L’eBAM, pour electronic Bank Account Management, désigne l’ensemble des messages standardisés qui permettent à une entreprise et à ses banques d’échanger électroniquement les ordres d’ouverture, de modification et de clôture de comptes, ainsi que la mise à jour des signataires et des pouvoirs bancaires. Il repose sur les formats ISO 20022 (messages de la famille acmt).
À quoi sert l’eBAM concrètement ?
L’eBAM remplace les échanges papier et les courriers signés par des messages électroniques structurés. Pour une équipe trésorerie qui gère plusieurs entités et plusieurs banques, cela répond à trois besoins :
- Centraliser les mandats et les signataires dans un référentiel unique, à jour.
- Tracer chaque modification de pouvoir avec une piste d’audit complète.
- Réduire les délais : une mise à jour de signataire qui prenait des semaines en circuit papier se traite en quelques jours.
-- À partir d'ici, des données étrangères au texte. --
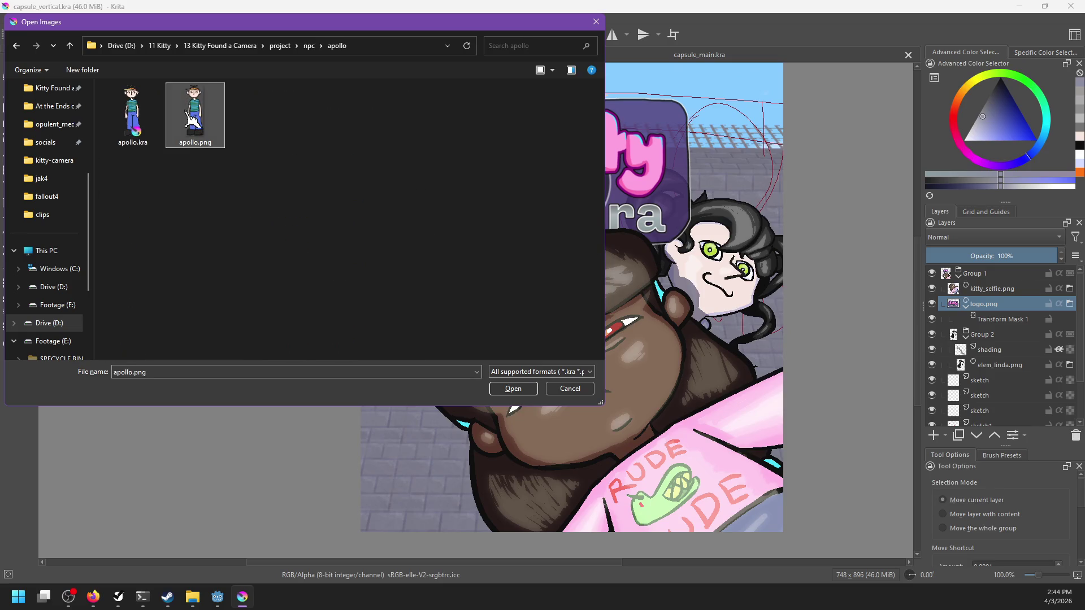
{"action": "double_click", "coordinate": [194, 113]}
Quels sont les messages eBAM principaux ?
La norme ISO 20022 définit plusieurs messages. Les plus utilisés en gestion de mandats sont :
acmt.001: demande d’ouverture de compte.acmt.002: demande de modification (dont les signataires et pouvoirs).acmt.003: demande de clôture de compte.acmt.005/acmt.006: rapports de statut renvoyés par la banque.
Chaque message porte l’identité de l’entité, du compte concerné, et la liste des signataires avec leurs droits.
Comment gérer ses mandats bancaires efficacement ?
La difficulté n’est pas le format eBAM en lui-même, mais la gouvernance des pouvoirs en amont : savoir qui peut signer quoi, dans quelle banque, pour quelle entité, et à partir de quel montant. Une gestion efficace repose sur quatre principes :
- Un référentiel unique des entités, comptes, signataires et règles de signature.
- Des workflows d’approbation configurables, adaptés à chaque banque.
- Une génération automatisée des mandats, à partir des données du référentiel.
- Une recertification périodique des pouvoirs, pour rester conforme.
C’est exactement le périmètre que couvre Kable : centraliser les pouvoirs bancaires, générer les mandats et préparer les échanges avec les banques, sans tableur ni circuit papier.
L’eBAM est-il obligatoire ?
Non. L’eBAM n’est pas une obligation réglementaire : c’est un standard d’échange proposé par les banques. Son adoption dépend de la capacité de chaque banque à le supporter. En pratique, beaucoup d’entreprises commencent par centraliser et structurer leurs pouvoirs bancaires en interne, puis basculent vers des échanges eBAM avec les banques qui le permettent.